Selbstversuch am Matterhorn
19. September 2007
Nach einer Nacht in der Hörnlihütte bricht Christoph Zürcher zusammen mit hundert anderen Alpinisten morgens um halb vier auf zur Besteigung des Matterhorns. Fünfhundert Menschen sind bei diesem Unterfangen seit 1865 schon gestorben. Doch Christoph Zürcher kehrt zum Glück lebendig zurück und schreibt eine Reportage: Ernstfall am Matterhorn, erschienen in der Sonntagszeitung vom 9. September 2007.

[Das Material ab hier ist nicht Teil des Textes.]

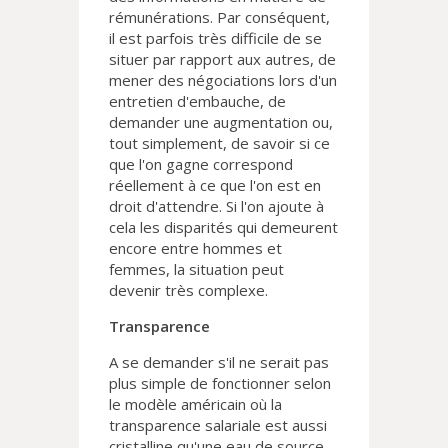
rémunérations. Par conséquent,
il est parfois très difficile de se
situer par rapport aux autres, de
mener des négociations lors d'un
entretien d'embauche, de
demander une augmentation ou,
tout simplement, de savoir si ce
que l'on gagne correspond
réellement à ce que l'on est en
droit d'attendre. Si l'on ajoute à
cela les disparités qui demeurent
encore entre hommes et
femmes, la situation peut
devenir très complexe.
Transparence
A se demander s'il ne serait pas
plus simple de fonctionner selon
le modèle américain où la
transparence salariale est aussi
cristalline qu'une eau de source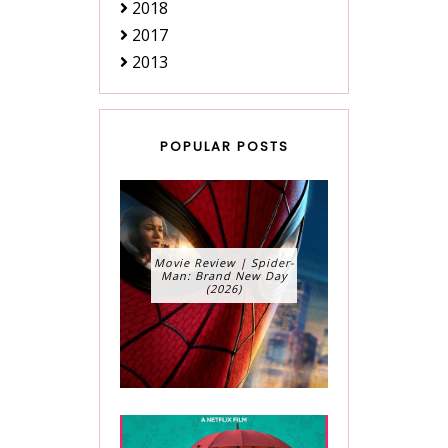
2018
2017
2013
POPULAR POSTS
Movie Review | Spider-
Man: Brand New Day
(2026)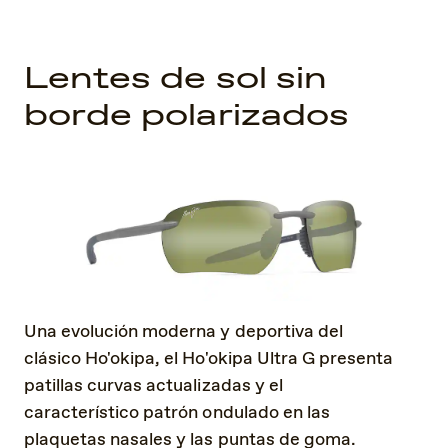
Lentes de sol sin
borde polarizados
Una evolución moderna y deportiva del
clásico Ho'okipa, el Ho'okipa Ultra G presenta
patillas curvas actualizadas y el
característico patrón ondulado en las
plaquetas nasales y las puntas de goma.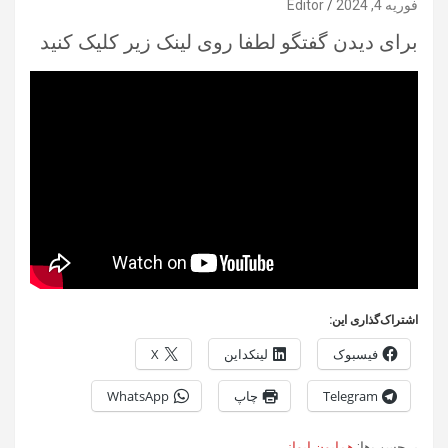
فوریه 4, 2024
Editor
برای دیدن گفتگو لطفا روی لینک زیر کلیک کنید
اشتراک‌گذاری این:
فیسبوک
لینکداین
X
Telegram
چاپ
WhatsApp
برچسب‌ها:
همایون ایوانی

Eigentlich ist das schon alles. Sinnlos, eine Zusammenfassung zu schreiben. Doch der Text ist ein Vergnügen. Der Rhythmus sitzt, die Spannung hält, die Schnitte sind hart, die Effekte drastisch. Hier ein kleines Beispiel:
“Ich klammere mich an den Felsen. Meine Kraft schwindet. Schnell. Handlungsbedarf ist offensichtlich. Den linken oder den rechten Fuss bewegen? Die rechte oder die linke Hand? Aber wohin?! Rauf? Runter? Aber vor allem: Wie? Oder ist es nicht doch das Beste, alles so zu lassen, wie es ist? Zumindest bis dieses verdammte Bein nicht mehr so zittert? Das Matterhorn ein Spaziergang?! Ha! Dann rutscht mein Fuss ins Leere.”

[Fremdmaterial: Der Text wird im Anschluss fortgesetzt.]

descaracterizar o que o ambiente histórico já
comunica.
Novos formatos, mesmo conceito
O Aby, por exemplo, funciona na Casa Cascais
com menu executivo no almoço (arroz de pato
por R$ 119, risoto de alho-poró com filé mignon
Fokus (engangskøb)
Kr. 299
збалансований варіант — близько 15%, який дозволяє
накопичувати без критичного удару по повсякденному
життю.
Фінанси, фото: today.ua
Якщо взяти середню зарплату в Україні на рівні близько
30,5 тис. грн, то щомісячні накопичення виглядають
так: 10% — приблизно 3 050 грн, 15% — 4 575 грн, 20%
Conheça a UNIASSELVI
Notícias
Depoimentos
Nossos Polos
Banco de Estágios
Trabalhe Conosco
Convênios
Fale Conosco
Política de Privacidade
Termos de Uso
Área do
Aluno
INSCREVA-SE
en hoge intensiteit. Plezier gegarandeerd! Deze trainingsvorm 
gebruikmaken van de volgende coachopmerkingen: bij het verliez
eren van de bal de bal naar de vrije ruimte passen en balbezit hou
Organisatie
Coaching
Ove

Dann sechs lange Abschnitte mit historischen Exkursen bis zur Antwort auf die Frage der Bergsteigerin:
“‘Alles o. k.?’”
Die Antwort kann man sich ausmahlen. Weiter kurvt der Text selbstironisch von Pointe zu Pointe. Nicht jede ist gleich geschmackvoll (”Habe mich selten mit dem Vorschlag einer Frau so einverstanden erklären können” - naja… Die guten seien hier nicht verschenkt - doch es hat einige!).
Schliesslich noch ein Beleg fürs Drastische:
“Wer durch die Ostwand stürzt, schlägt, bis er 1000 Meter weiter unten auf dem Gletscher angekommen ist, ein Dutzend Mal auf. Dabei wird den Unglücklichen nicht nur der Rucksack und der Helm abgerissen, sondern auch die Kleider. Alle. Sogar die Socken. ‘Ganz unten sind sie immer nackt’, sagt Lauber.

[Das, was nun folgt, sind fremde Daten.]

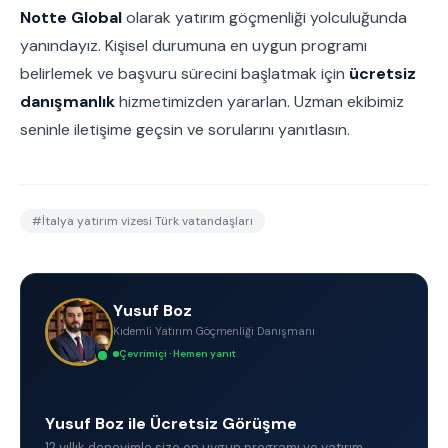
Notte Global
olarak yatırım göçmenliği yolculuğunda
yanındayız. Kişisel durumuna en uygun programı
belirlemek ve başvuru sürecini başlatmak için
ücretsiz
danışmanlık
hizmetimizden yararlan. Uzman ekibimiz
seninle iletişime geçsin ve sorularını yanıtlasın.
#
İtalya yatırım vizesi Türk vatandaşları
Yusuf Boz
Kıdemli Yatırım Göçmenliği Danışmanı
Çevrimiçi · Hemen yanıt
Yusuf Boz ile Ücretsiz Görüşme
12 yıllık deneyimle size en uygun programı ve yatırım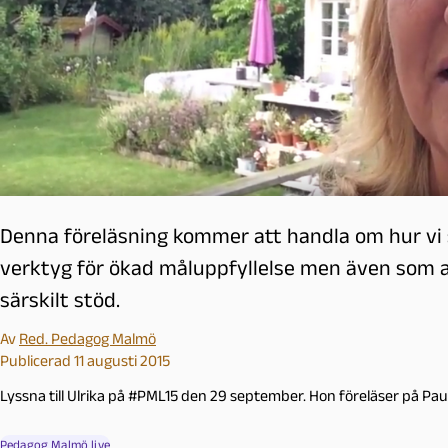
l
m
ö
Denna föreläsning kommer att handla om hur vi
verktyg för ökad måluppfyllelse men även som 
särskilt stöd.
Av
Red. Pedagog Malmö
Publicerad 11 augusti 2015
Lyssna till Ulrika på #PML15 den 29 september. Hon föreläser på Paulis
Pedagog Malmö live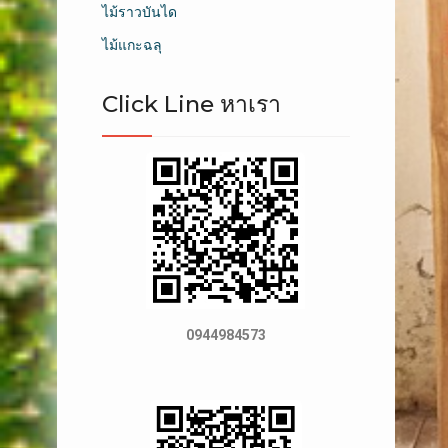
ไม้ราวบันได
ไม้แกะฉลุ
Click Line หาเรา
0944984573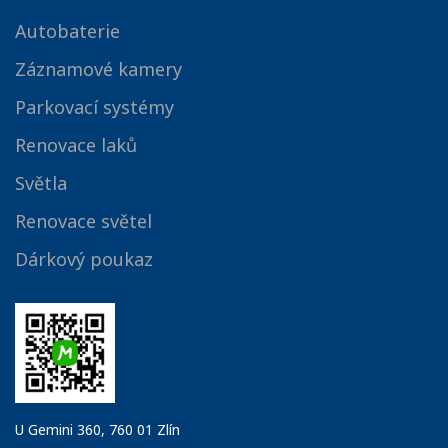
Autobaterie
Záznamové kamery
Parkovací systémy
Renovace laků
Světla
Renovace světel
Dárkový poukaz
U Gemini 360, 760 01 Zlín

In den allermeisten Fällen fehlen den Verunglückten nach einem Sturz aber nicht nur alle Kleider, sondern auch Gliedmassen, [...]“
Insgesamt eine sprachlich und formal hervorragende kleine Reportage, auch wenn man vom Berg (”Die Walliser Alpen um diese Tageszeit, das ist ein Hodler-Gemälde.”), von der Bergsteigerin Bettina (”In der Schweiz gibt es fast 1500 Bergführer. Bergführerinnen gibt es gerade einmal 25.”) vom Hüttenwart Kurt Lauber (”…der Mann, der weiss, was alles schiefgehen kann, richtig schief”) oder gar vom Erzähler eigentlich nicht viel erfährt. L’art pour l’art.